'''

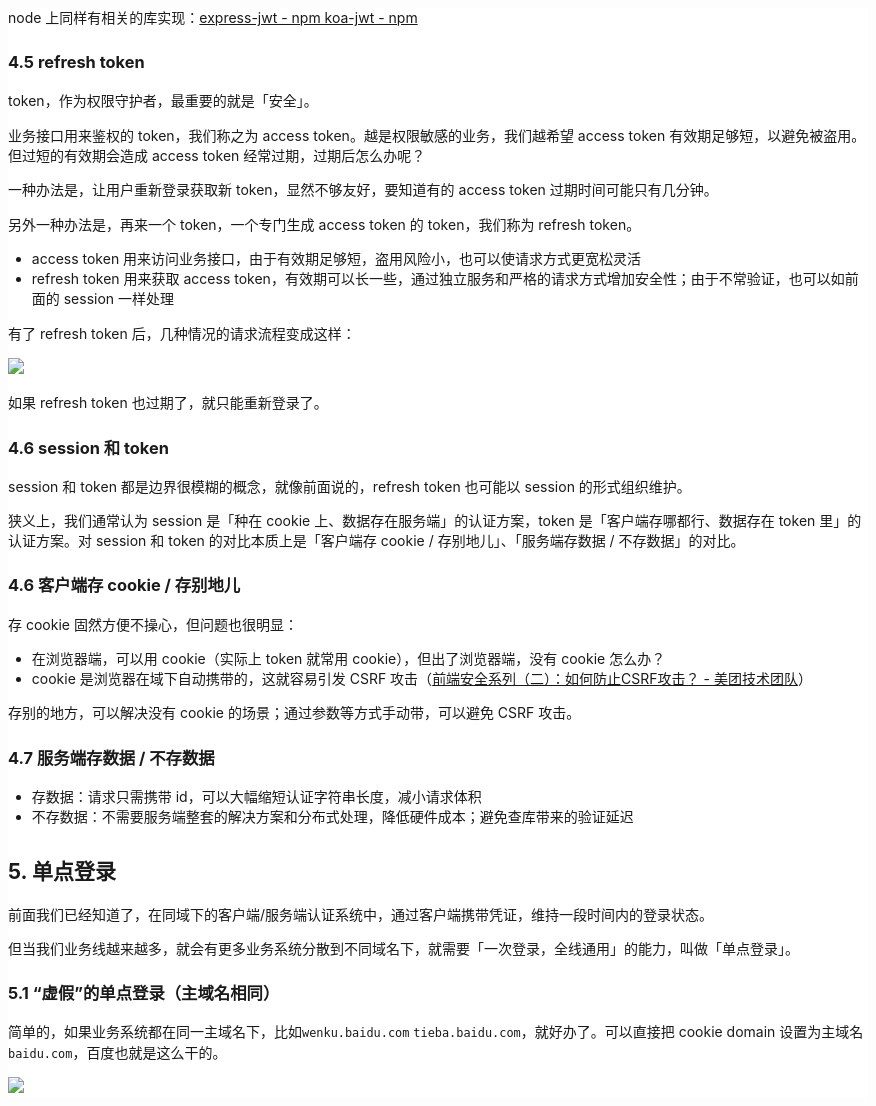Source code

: node 上同样有相关的库实现：[express-jwt  -  npm koa-jwt  -  npm](https://www.npmjs.com/package/express-jwt)

### 4.5 refresh token

token，作为权限守护者，最重要的就是「安全」。

业务接口用来鉴权的 token，我们称之为 access token。越是权限敏感的业务，我们越希望 access token 有效期足够短，以避免被盗用。但过短的有效期会造成 access token 经常过期，过期后怎么办呢？

一种办法是，让用户重新登录获取新 token，显然不够友好，要知道有的 access token 过期时间可能只有几分钟。

另外一种办法是，再来一个 token，一个专门生成 access token 的 token，我们称为 refresh token。

- access token 用来访问业务接口，由于有效期足够短，盗用风险小，也可以使请求方式更宽松灵活
- refresh token 用来获取 access token，有效期可以长一些，通过独立服务和严格的请求方式增加安全性；由于不常验证，也可以如前面的 session 一样处理

有了 refresh token 后，几种情况的请求流程变成这样：

![](https://img1.dotnet9.com/2022/04/3907.png)

如果 refresh token 也过期了，就只能重新登录了。

### 4.6 session 和 token

session 和 token 都是边界很模糊的概念，就像前面说的，refresh token 也可能以 session 的形式组织维护。

狭义上，我们通常认为 session 是「种在 cookie 上、数据存在服务端」的认证方案，token 是「客户端存哪都行、数据存在 token 里」的认证方案。对 session 和 token 的对比本质上是「客户端存 cookie / 存别地儿」、「服务端存数据 / 不存数据」的对比。

### 4.6 客户端存 cookie / 存别地儿

存 cookie 固然方便不操心，但问题也很明显：

- 在浏览器端，可以用 cookie（实际上 token 就常用 cookie），但出了浏览器端，没有 cookie 怎么办？
- cookie 是浏览器在域下自动携带的，这就容易引发 CSRF 攻击（[前端安全系列（二）：如何防止CSRF攻击？ - 美团技术团队](https://tech.meituan.com/2018/10/11/fe-security-csrf.html)）

存别的地方，可以解决没有 cookie 的场景；通过参数等方式手动带，可以避免 CSRF 攻击。

### 4.7 服务端存数据 / 不存数据

- 存数据：请求只需携带 id，可以大幅缩短认证字符串长度，减小请求体积
- 不存数据：不需要服务端整套的解决方案和分布式处理，降低硬件成本；避免查库带来的验证延迟


## 5. 单点登录

前面我们已经知道了，在同域下的客户端/服务端认证系统中，通过客户端携带凭证，维持一段时间内的登录状态。

但当我们业务线越来越多，就会有更多业务系统分散到不同域名下，就需要「一次登录，全线通用」的能力，叫做「单点登录」。

### 5.1 “虚假”的单点登录（主域名相同）

简单的，如果业务系统都在同一主域名下，比如`wenku.baidu.com` `tieba.baidu.com`，就好办了。可以直接把 cookie domain 设置为主域名 `baidu.com`，百度也就是这么干的。

![](https://img1.dotnet9.com/2022/04/3908.png)
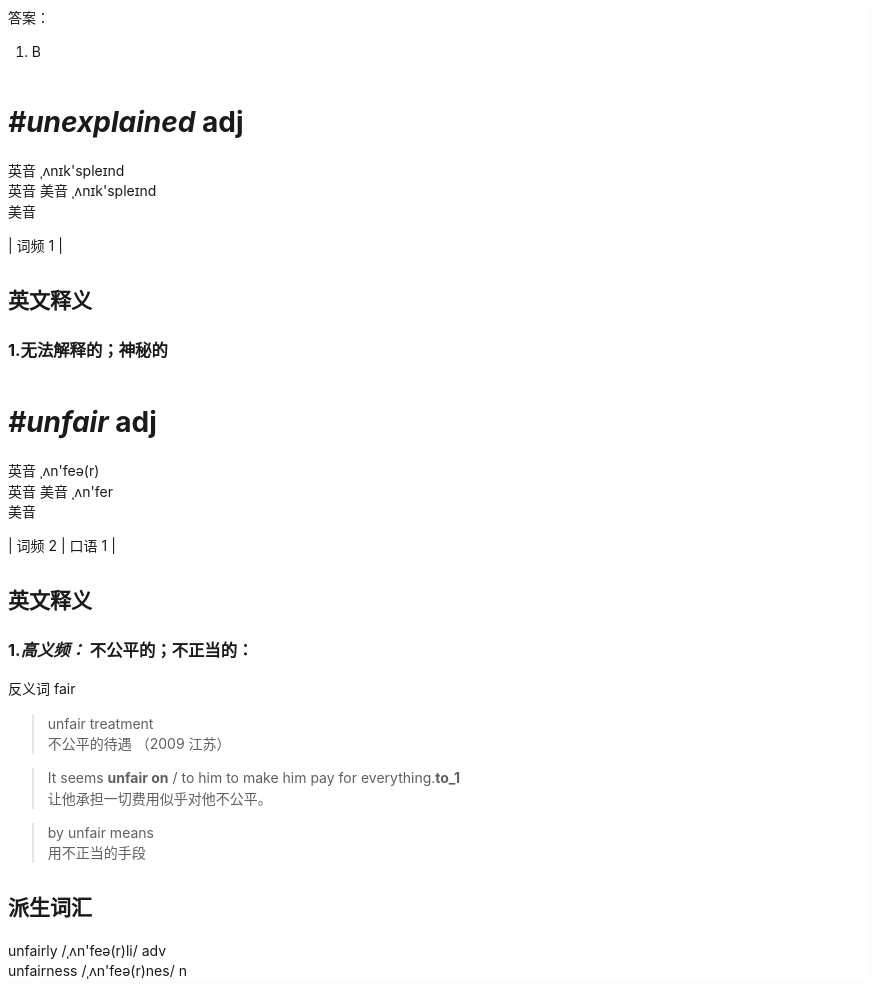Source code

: 答案：
1. B  

# ***\#unexplained*** adj
英音 ˌʌnɪk'spleɪnd  
英音
<audio src="./media/unexplained1.aac"></audio>
美音 ˌʌnɪk'spleɪnd  
美音
<audio src="./media/unexplained2.aac"></audio>


| 词频 1 |  

英文释义
---
### 1.**无法解释的；神秘的**  


# ***\#unfair*** adj
英音 ˌʌn'feə(r)  
英音
<audio src="./media/unfair-B.aac"></audio>
美音 ˌʌn'fer  
美音
<audio src="./media/unfair.aac"></audio>


| 词频 2 | 口语 1 |  

英文释义
---
### 1.*高义频：* **不公平的；不正当的：**  
反义词 fair 

 > unfair treatment   
 > 不公平的待遇  （2009 江苏）  

 > It seems **unfair on** / to him to make him pay for everything.**to_1**  
 > 让他承担一切费用似乎对他不公平。    
<audio src="./media/unfair-1.aac"></audio>

 > by unfair means   
 > 用不正当的手段    


派生词汇
---
unfairly /ˌʌn'feə(r)li/ adv   
unfairness /ˌʌn'feə(r)nes/ n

'''

> [What is expected]: Return each line above where the word "session" shows up.

> [Finished task]:
- refresh token 用来获取 access token，有效期可以长一些，通过独立服务和严格的请求方式增加安全性；由于不常验证，也可以如前面的 session 一样处理
### 4.6 session 和 token
session 和 token 都是边界很模糊的概念，就像前面说的，refresh token 也可能以 session 的形式组织维护。
狭义上，我们通常认为 session 是「种在 cookie 上、数据存在服务端」的认证方案，token 是「客户端存哪都行、数据存在 token 里」的认证方案。对 session 和 token 的对比本质上是「客户端存 cookie / 存别地儿」、「服务端存数据 / 不存数据」的对比。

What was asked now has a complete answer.